A career Naval officer has been arrested for his role in a bribery scandal where he allegedly traded perks for prostitutes and luxury travel, Erik Slavin with Stars and Stripes has reported.
Cmdr. Michael Vannak Khem Misiewicz was taken into custody Monday at Peterson Air Force Base in Colorodo, where he served on the staff for U.S. Northern Command, the unified combatatant command for North America.
Misiewicz was arrested along with a Naval Criminal Investigative Service supervisory agent named John Bertrand Beliveau II and a government contractor by the name of Leonard Glenn Francis.
Misiewicz is accused of using his power and influence as a Navy commander to steer ships from the U.S.’s 7th Fleet into ports with lax tax codes that would financially benefit Francis, who runs a firm called Glenn Defence Marine Asia. Francis’ company provided the Navy with services like tugboats, security, transportation, supplies, fuel, and waste removal,according to CNN.
This would enable Francis to bill the Navy for far more than he otherwise would have. According to a Department of Defence complaint cited by Stars and Stripes, the USS Stennis, a massive aircraft carrier, visited Malaysia in September 2012 and was billed $US2.7 million. Two visits to different ports that year reportedly cost the Navy roughly half that amount.
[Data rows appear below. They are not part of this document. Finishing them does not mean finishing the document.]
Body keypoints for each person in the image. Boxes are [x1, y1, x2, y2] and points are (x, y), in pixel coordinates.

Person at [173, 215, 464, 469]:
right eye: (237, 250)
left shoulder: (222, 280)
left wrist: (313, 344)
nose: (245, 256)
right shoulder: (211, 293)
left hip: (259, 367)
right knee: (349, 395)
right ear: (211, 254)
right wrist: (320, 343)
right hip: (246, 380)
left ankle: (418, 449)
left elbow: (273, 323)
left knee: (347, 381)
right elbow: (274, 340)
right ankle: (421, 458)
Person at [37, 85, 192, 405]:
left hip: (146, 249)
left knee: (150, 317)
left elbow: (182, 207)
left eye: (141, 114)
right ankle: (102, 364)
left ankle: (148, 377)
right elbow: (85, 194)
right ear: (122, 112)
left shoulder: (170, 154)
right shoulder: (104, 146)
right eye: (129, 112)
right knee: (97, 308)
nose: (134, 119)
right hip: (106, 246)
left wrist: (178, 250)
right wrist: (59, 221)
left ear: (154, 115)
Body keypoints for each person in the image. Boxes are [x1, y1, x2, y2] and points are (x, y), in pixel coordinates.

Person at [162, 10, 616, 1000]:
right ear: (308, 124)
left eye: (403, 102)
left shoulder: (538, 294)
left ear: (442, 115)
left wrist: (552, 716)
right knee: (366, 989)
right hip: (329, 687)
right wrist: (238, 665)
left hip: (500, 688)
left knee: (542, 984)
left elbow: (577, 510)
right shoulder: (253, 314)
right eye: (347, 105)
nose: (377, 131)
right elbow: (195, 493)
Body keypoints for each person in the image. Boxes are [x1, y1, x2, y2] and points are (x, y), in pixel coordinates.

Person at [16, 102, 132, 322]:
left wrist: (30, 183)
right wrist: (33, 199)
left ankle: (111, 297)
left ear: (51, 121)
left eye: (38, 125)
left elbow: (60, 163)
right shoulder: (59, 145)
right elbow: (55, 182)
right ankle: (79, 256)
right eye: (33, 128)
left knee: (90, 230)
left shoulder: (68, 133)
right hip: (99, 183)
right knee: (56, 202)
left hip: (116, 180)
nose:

In exhange for all this, Francis allegedly gave Misiewicz luxury perks and access to professional female companionship. In one email, Francis reportedly referred to his “Elite Thai Seal Team,” a pretty unclever nickname for a group of prostitutes he allegedly paid.
Bealiveau’s role was allegedly to provide Francis with information about a Naval fraud investigation into his company’s practices, says CNN.
All three men have been charged with conspiring to commit bribery.
If the allegations prove true, it represents a stunning end to the career of Misiewicz, once an American success story. He was once the subject of a public-affairs profile by the Navy when in 2010, as commander of a guided missile destroyer called the U.S.S. Mustin, he reunited with family in his native Cambodia during a port visit there.
Adopted from Cambodia in 1973, he moved to the United States shortly before the Khmer Rouge massacre and went on to graduate from the U.S. Naval Academy. He had been selected for promotion to the rank of captain.